- ½ cup coconut flour
- ½ cup almond flour
- ½ cup raw cocoa powder
- 2 tsp baking powder
- 1 tsp psyllium husk
- 1 tsp vanilla powder
- ½ cup oat milk
- 6 organic eggs
- 5 tbsp organic honey or coconut palm syrup
- 5 tbsp cup coconut palm sugar
- about 5 tbsp almond butter
- 2 cans full fat coconut milk (refrigerated overnight)
- ½ tsp vanilla powder
- 1 tbsp organic honey or coconut syrup
- 5 tbsp raw cacao nibs
grated raw chocolate
The pan diameter: 18 cm / 7 inches.
Preheat the oven to 350 Fahrenheit or 175 Celsius degrees. Grease the cake tin with coconut oil and cover the bottom with a piece of parchment paper so that the cake is easier to remove later.
Mix the dry ingredients in a bowl. Beat the eggs in another bowl with honey and coconut sugar until the mixture is light and fluffy (about 1-2 minutes). Mix the dry ingredients and egg foam. Stir in the oat milk.

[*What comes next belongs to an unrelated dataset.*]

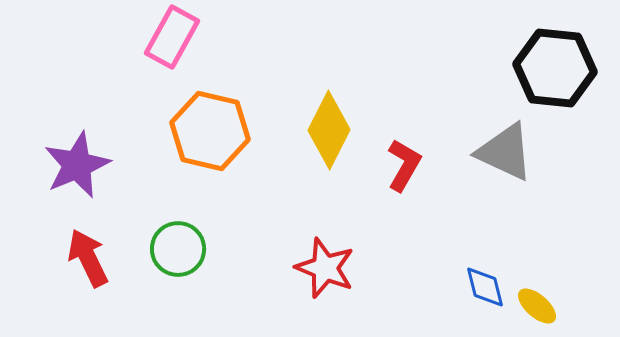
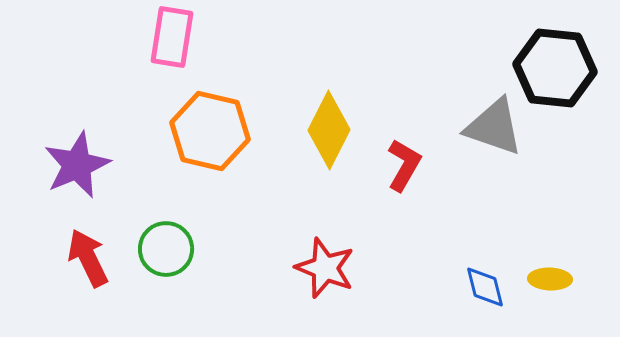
pink rectangle: rotated 20 degrees counterclockwise
gray triangle: moved 11 px left, 25 px up; rotated 6 degrees counterclockwise
green circle: moved 12 px left
yellow ellipse: moved 13 px right, 27 px up; rotated 39 degrees counterclockwise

Pour the batter into the cake tin. Bake in the center of the oven for about 35 minutes or until a toothpick comes out clean when inserted into the center. (In the meantime prepare the filling). Take the cake tin out from the oven and let the cake cool. Remove the cake from the pan and if necessary, help gently with a knife.
Take the coconut milk cans out of the fridge. Open the cans and remove all the solid coconut cream and scoop it into a bowl. Mix cream in a bowl with beaters until fluffy. Mix in honey or syrup, vanilla and cacao nibs. If the mixture gets too runny, place it in the refrigerator for a while.
Cut the cake in two parts. Spread almond butter on top of the first layer. Then add stracciatella filling. Add the second layer on top and spread stracciatella filling also on top of the cake. Decorate the cake by sprinkling on some grated raw chocolate. Serve and enjoy!